Nasim soon lost any sense of reticence; she had an obligation to be as thorough as she could, to test her creation almost to destruction while Martin was still in a position to judge the results. She restarted the Proxy again and again, announcing different ages for Javeed, trying different ways to provoke it into angst. In her darkest moments she had feared that she might have been creating some mewling, pitiful thing that would chafe against its limitations, obsessing over its lack of embodiment, its imperfect memory, its truncated sense of self. But the consequences of its neural deficits appeared to have turned out exactly as she’d hoped: the Proxy seemed incapable of missing the things it lacked.

How much of this equanimity was down to her choice of ersatz neuroanatomy, and how much to Martin’s own clear-eyed acceptance of the imperfect deal he was buying into, Nasim couldn’t say. But the result was about as far as it could have been from a tortured abomination, screaming that if it couldn’t have real wind on its face, real hope for its future and real memories of its past it should be wiped from the face of the Earth. Confronted with stark reminders of its nature and every kind of stress short of outright sadism, it remained simply grateful for its chance to outlive Martin and keep watch over his son.

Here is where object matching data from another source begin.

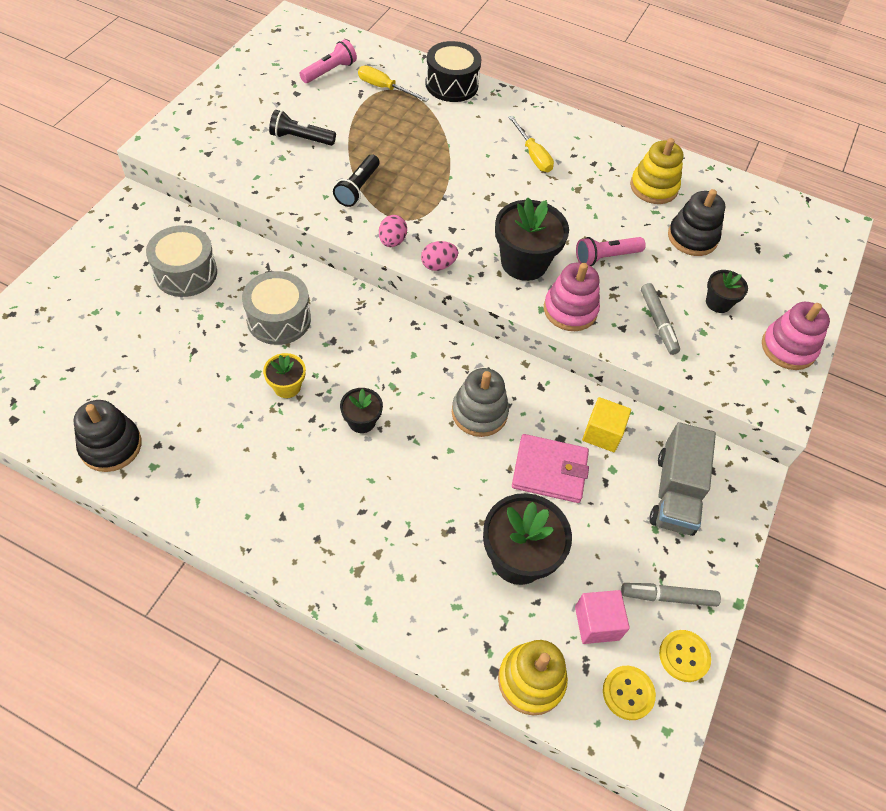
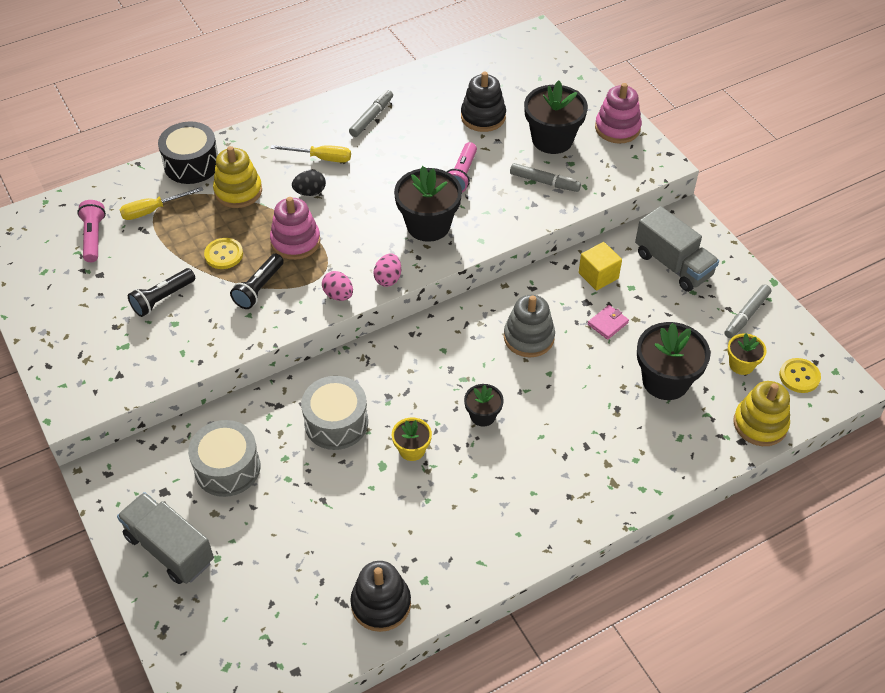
camera: 50 degrees left, 5 degrees down
(87, 278) = (169, 549): none -> grey truck
(357, 188) = (259, 288): black flashlight -> black flashlight turned 60 degrees clockwise
(488, 167) = (310, 192): none -> black egg
(549, 471) = (608, 323): pink wallet -> pink wallet, size x0.54
(570, 310) = (495, 224): pink stacking toy -> pink stacking toy (295, 241)
(597, 623) = (741, 364): pink cube -> yellow flower pot
(611, 163) = (371, 117): none -> grey marker
(653, 187) = (417, 108): yellow stacking toy -> yellow stacking toy (238, 191)
(684, 656) = (792, 332): yellow button -> yellow button (224, 254)
(718, 303) = (552, 139): black flower pot -> black flower pot, size x1.86

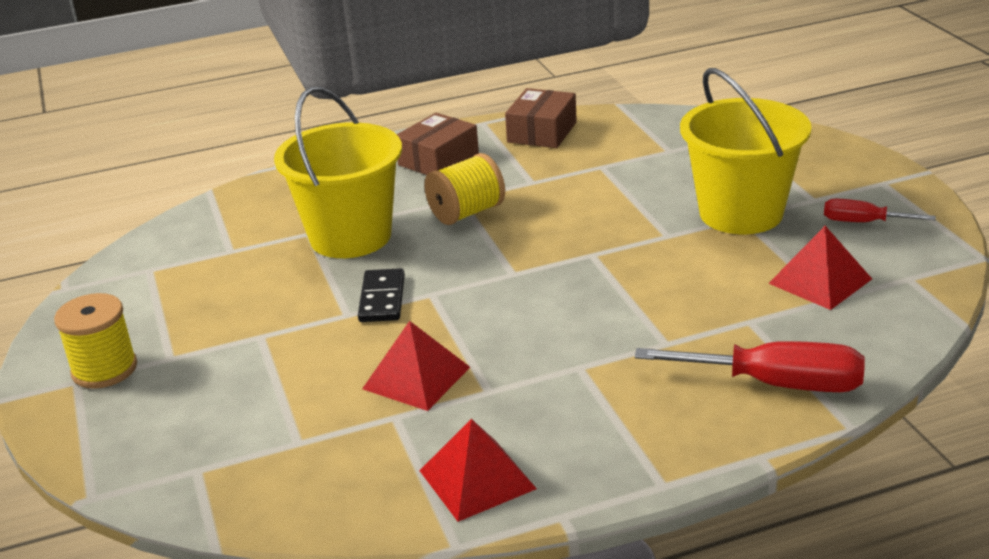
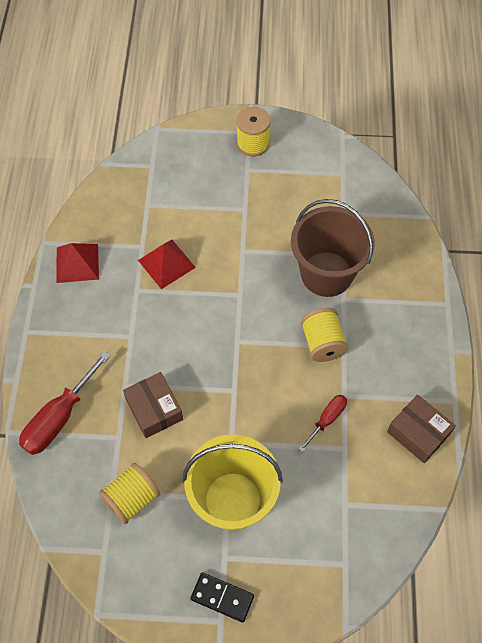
camera: 110 degrees right, 30 degrees up
(350, 237) = (326, 274): yellow bucket -> brown bucket
(382, 299) = (248, 270): black domino -> black domino (222, 597)
(438, 160) = (406, 352): brown box -> brown box (154, 409)
(820, 281) = (132, 499): red pyramid -> yellow spool
(863, 222) = (178, 569): red screwdriver -> red screwdriver (327, 419)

Nasim continued the tests until dawn, then she took a break to grab a quick shower, change her clothes and gulp down some coffee. Then she sat and worked her way through another dozen permutations. It was beyond her power, beyond anyone’s, to know how the Proxy would respond to every conceivable piece of news that the coming decades might bring, but when she pushed the envelope the results tended more to laughter than to tears.